Hong Kong this week proposed a range of measures to develop the virtual-assets industry to promote the city as an international cryptocurrency hub as it vies with Singapore for the crown.
Hong Kong “has extensive access to global financial institutions in a wide range of financial services, financial expertise, talents and internationally recognised regulators,” Financial Secretary Paul Chan Mo-po, the chief architect of the summit, said in a keynote address before lunch.
In a late statement on Tuesday night, local health authorities said the financial secretary was deemed to be in a “recovery” stage and was “non-infectious” after undertaking a polymerase chain reaction (PCR) test on arrival, and was cleared to attend the summit, though he must refrain from joining any banquets.
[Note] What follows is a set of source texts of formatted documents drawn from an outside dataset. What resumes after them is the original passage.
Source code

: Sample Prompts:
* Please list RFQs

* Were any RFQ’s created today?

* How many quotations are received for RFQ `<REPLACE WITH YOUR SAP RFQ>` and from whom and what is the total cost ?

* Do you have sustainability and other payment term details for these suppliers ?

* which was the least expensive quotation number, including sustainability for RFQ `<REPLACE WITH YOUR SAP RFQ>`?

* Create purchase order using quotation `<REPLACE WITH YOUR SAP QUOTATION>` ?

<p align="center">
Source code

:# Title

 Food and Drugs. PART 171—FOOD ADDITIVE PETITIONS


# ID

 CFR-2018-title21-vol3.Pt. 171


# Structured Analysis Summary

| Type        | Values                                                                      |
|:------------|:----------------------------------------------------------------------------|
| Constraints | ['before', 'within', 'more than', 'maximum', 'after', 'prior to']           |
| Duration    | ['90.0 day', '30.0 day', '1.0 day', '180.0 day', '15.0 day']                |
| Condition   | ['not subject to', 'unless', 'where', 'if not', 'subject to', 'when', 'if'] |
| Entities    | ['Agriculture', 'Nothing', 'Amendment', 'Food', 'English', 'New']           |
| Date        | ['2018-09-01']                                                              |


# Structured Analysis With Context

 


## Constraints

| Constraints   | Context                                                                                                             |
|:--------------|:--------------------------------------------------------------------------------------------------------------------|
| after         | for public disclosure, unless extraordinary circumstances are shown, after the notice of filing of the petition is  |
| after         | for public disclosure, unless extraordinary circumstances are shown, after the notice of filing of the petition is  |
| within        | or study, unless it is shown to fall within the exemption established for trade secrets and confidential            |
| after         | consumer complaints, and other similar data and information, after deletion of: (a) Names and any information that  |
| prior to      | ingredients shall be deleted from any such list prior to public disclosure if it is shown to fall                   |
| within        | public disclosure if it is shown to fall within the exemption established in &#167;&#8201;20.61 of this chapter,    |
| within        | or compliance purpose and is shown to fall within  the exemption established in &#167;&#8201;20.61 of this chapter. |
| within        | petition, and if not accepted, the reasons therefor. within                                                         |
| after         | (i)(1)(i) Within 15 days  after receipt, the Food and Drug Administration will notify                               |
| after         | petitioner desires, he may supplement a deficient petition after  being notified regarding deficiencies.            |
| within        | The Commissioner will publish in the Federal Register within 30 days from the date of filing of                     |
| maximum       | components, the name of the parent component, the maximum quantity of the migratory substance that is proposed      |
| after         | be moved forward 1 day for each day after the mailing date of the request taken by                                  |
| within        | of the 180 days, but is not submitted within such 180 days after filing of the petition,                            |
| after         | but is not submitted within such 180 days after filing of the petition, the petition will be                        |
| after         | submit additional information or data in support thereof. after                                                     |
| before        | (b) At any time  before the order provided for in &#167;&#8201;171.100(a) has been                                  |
Bankers and financiers seen arriving for the closed-door meeting included HSBC’s Quinn, Standard Chartered’s Winters, Goldman’s Solomon, Morgan Stanley’s Gorman, UBS Group’s Kelleher, Bank of China’s Liu, BlackRock’s Kapito, Credit Suisse’s chairman Axel Lehmann, JPMorgan’s Asia-Pacific chief executive Filippo Gori, PIMCO’s chief executive Emmanuel Roman and Carlyle Group’s co-founder and co-chairman William E. Conway Jr.
Schools were shut, and most businesses including banks and the city’s stock market suspended operations in the afternoon, after the summit wrapped up its first day of public sessions.
In his closing remarks, HKMA’s Yue said a similar conference will be held in 2023 to mark the 30th anniversary of the city’s de facto central bank.